For one of the last times during the recruiting process -- maybe the last time -- the phone of Nacogdoches safety Brandon Jones buzzed in the early moments of National Signing Day, about eight hours or so before Jones was set to announce his decision on ESPNU. Texas Longhorns head coach Charlie Strong was on the other end.
"Where you at?" Strong asked, not trying to pressure, just trying to communicate.
"I don't know, coach. I don't know if I'm going to be able to sleep tonight," Jones replied.
While it's not clear whether Jones actually did sleep that night, at some point after Strong called, in those early hours of Wednesday morning, the former five-star prospect came to his decision. When it came time to announce a few short hours later, Jones lingered before delivering the final critical words in his statement, "I decided for the next four years, I will be furthering my education and my football career to..."
For the next 10 interminable seconds, live on television across the world, he freed a lone hat from a black bag.

• [Input data]
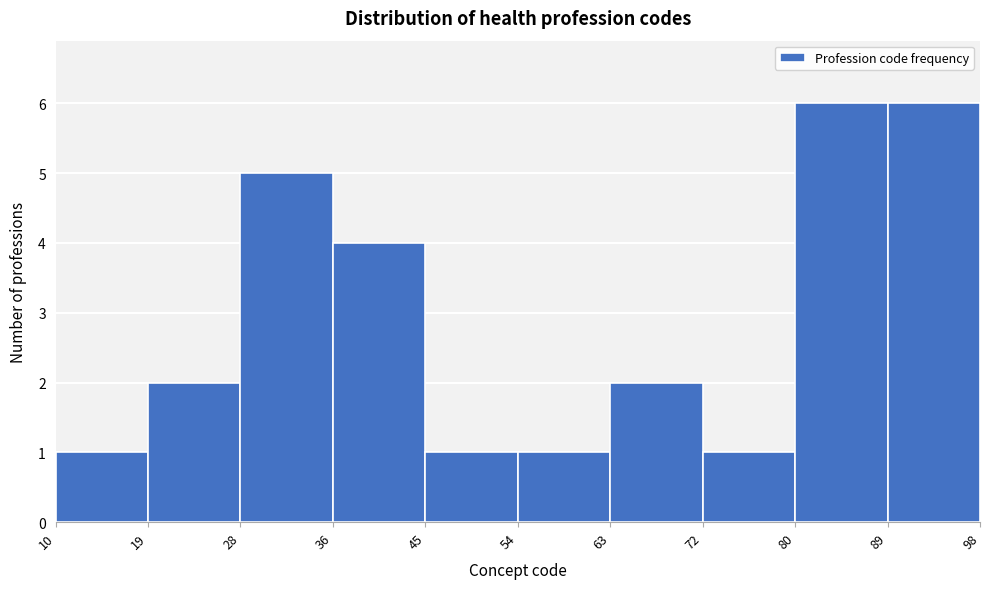

What is the height of the bar covering 72 to 80 on the x-axis? The values are not printed on the chart, so give them approximately, as read against the axis.

1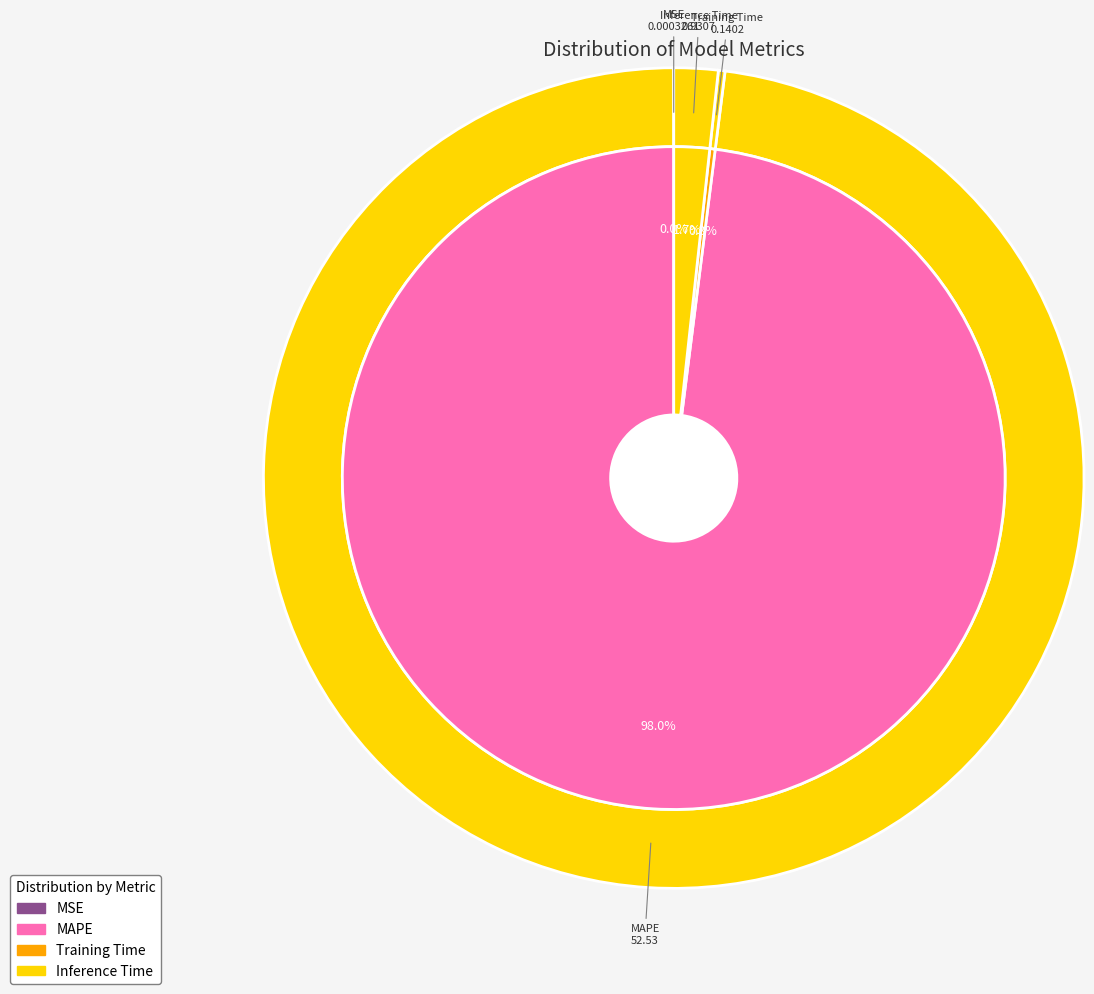

To the nearest percent, what portion does MAPE represent?

98%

• [Questions to answer]
a. In the passage about Brandon Jones's recruiting decision, who called Jones in the early moments of National Signing Day?
b. Continue the passage about Brandon Jones's recruiting decision from its final sentence.

• [Responses per task]
a. Texas Longhorns head coach Charlie Strong called him.

b.
It was burnt orange, with a silver snap strap and sparkling silver thread on the logo.
"...The University of Texas," Jones finished, already drowned out by celebratory cheers from those in attendance at his high school, having chosen the Longhorns over the Texas A&M Aggies and Baylor Bears, his other two finalists.
Meanwhile, in Austin, the coaches were also going wild in celebration.
Most of them, at least. One of the best visuals from the Texas coaches on National Signing Day was tight ends coach Jeff Traylor sitting deep in thought with no outward reaction to the decision by Jones as the other staff members celebrated. Perhaps the National Letter of Intent was already in hand from Jones. Perhaps Traylor just knew that he had put in the necessary work to win out over the Aggies. A pretty penny or two for those thoughts, indeed.
"My decision was made last night and last night was the first time that I was able to think of stuff on my own," Jones told AggieYell after his announcement. "I was talking to my mom and all three schools are really good schools and I've really enjoyed everything they've done for me. I really loved all the coaching staffs, so it was just one thing that separated them from each other.
"I just felt more at home, honestly, at UT."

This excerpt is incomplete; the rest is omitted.